De A-G concludeert in de eerste plaats dat het begrip ‘tijdelijk verblijf’ (‘verblijf om redenen van tijdelijk aard’) in de zin van artikel 3, lid 2, onder e van richtlijn 2003/109 een EU-rechtelijk begrip is. De richtlijn verwijst namelijk niet uitdrukkelijk naar het recht van de lidstaten. De lidstaten mogen dus niet zelfstandig bepalen of een verblijf al dan niet ‘tijdelijk’ is.

Vervolgens concludeert de A-G dat verblijf op grond van een aan artikel 20 EU-Werkingsverdrag ontleend verblijfsrecht niet bewijst dat er sprake is van een bedoeling tot duurzame vestiging. Dat verblijf is duurzaam noch definitief, aangezien de duur ervan is gekoppeld aan het bestaan van een afhankelijkheidsverhouding tussen de ouder die het verblijfsrecht geniet en zijn kind. Omdat het verblijf niet duurzaam is, kan het verblijf op grond van een aan artikel 20 EU-Werkingsverdrag ontleend verblijfsrecht volgens de A-G worden aangemerkt als ‘verblijf om redenen van tijdelijke aard’.

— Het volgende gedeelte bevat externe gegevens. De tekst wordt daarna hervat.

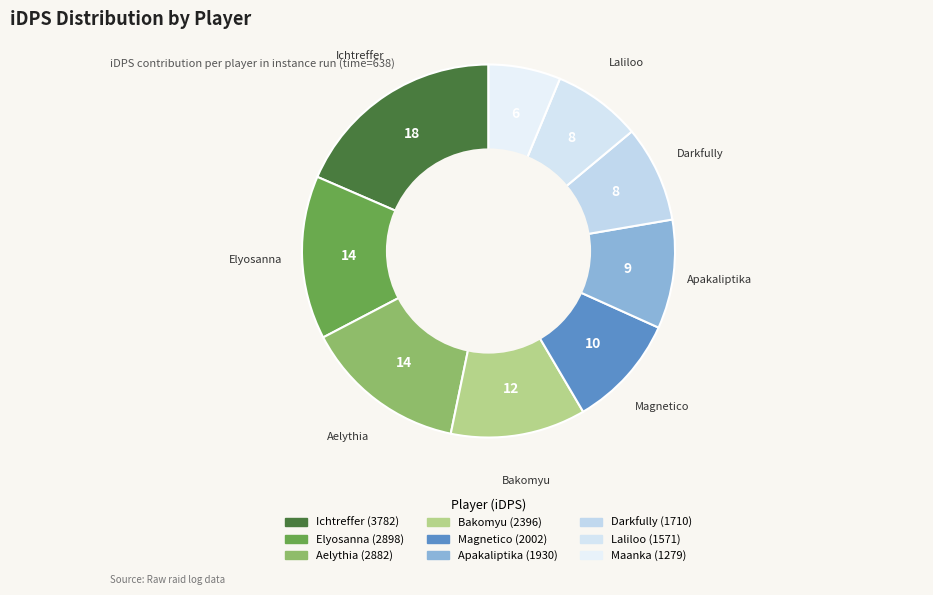

What is the ratio of the value at Magnetico to the value at Maanka?

1.6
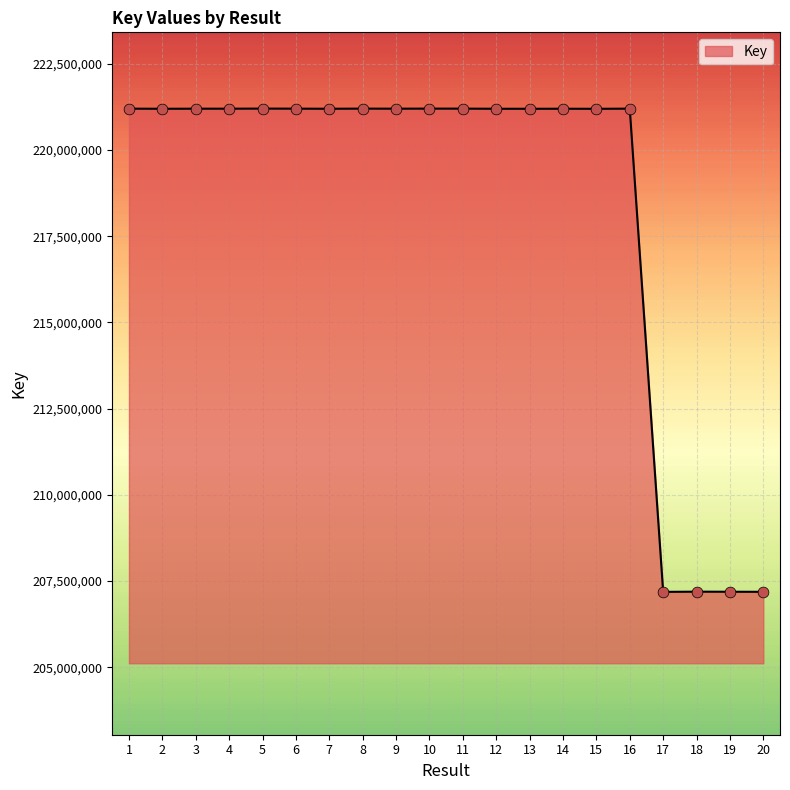

What is the change in value from 6 to 7?

-2931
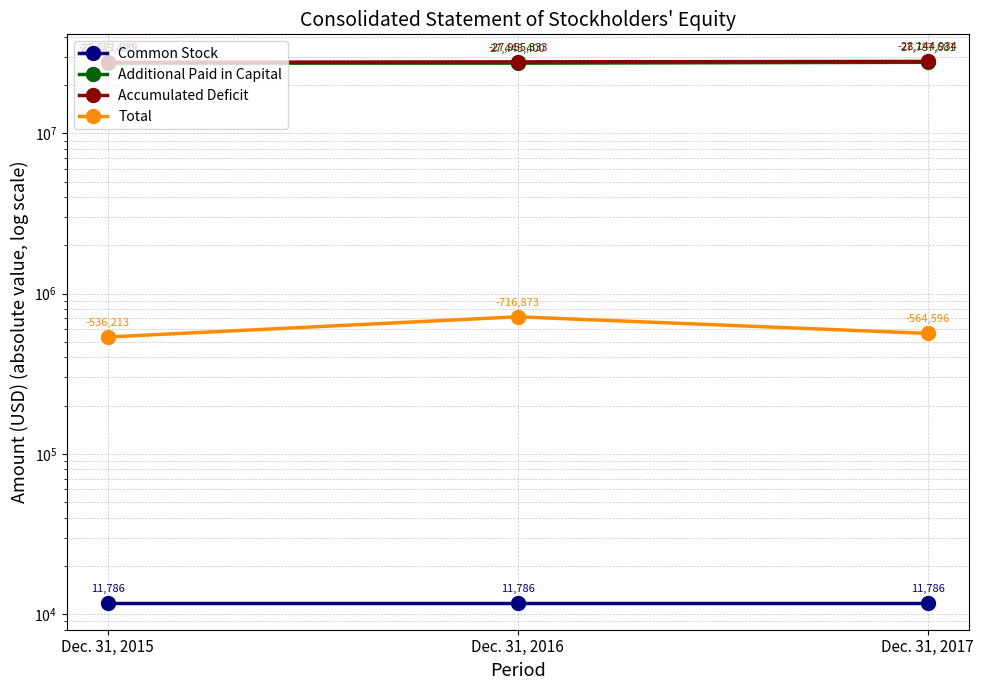

Which series has the widest spread of values?

Accumulated Deficit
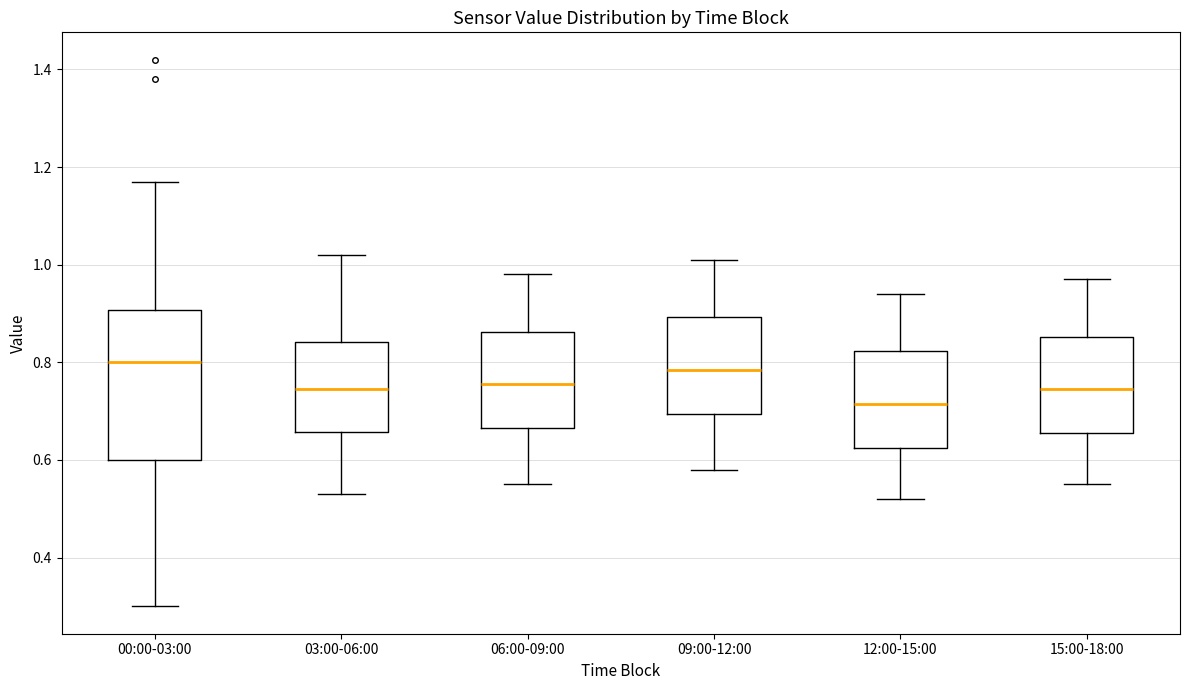

Where does the median line of the box for 06:00-09:00 sit on the y-axis? The values are not printed on the chart, so give them approximately, as read against the axis.

0.76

Verder concludeert de A-G dat de bedoeling tot duurzame vestiging alleen hoort bij eigen (verblijfs)rechten van de derdelander en niet bij een verblijfsrecht dat wordt gekenmerkt door zijn afgeleide karakter, zoals het geval is bij een afgeleid verblijfsrecht op grond van artikel 20 EU-Werkingsverdrag. Gelet op de specifieke aard van dat verblijfsrecht, namelijk het afgeleide karakter, en het gegeven dat het verblijf niet bewijst dat er sprake is van een bedoeling tot duurzame vestiging, leiden volgens de A-G tot de conclusie dat het afgeleide verblijfsrecht op grond van artikel 20 EU-Werkingsverdrag geen recht geeft op de status van langdurig ingezetene.

Een verblijf van een derdelander die over een afgeleid verblijfsrecht op grond van artikel 20 EU-Werkingsverdrag beschikt, moet volgens de A-G worden aangemerkt als een verblijf uitsluitend om ‘redenen van tijdelijke aard’ in de zin van artikel 3, lid 2, onder e van richtlijn 2003/109. Een dergelijke derdelander heeft dus geen recht op de status van langdurig ingezetene.

Opmerking : een conclusie van een A-G is een advies aan het EU-Hof. Het EU-Hof is volledig vrij daarvan af te wijken. Het is nog niet bekend wanneer de uiteindelijke uitspraak van het EU-Hof zal verschijnen. Dit kan nog enkele maanden duren. De uitspraak van het EU-Hof zal wel bindend zijn.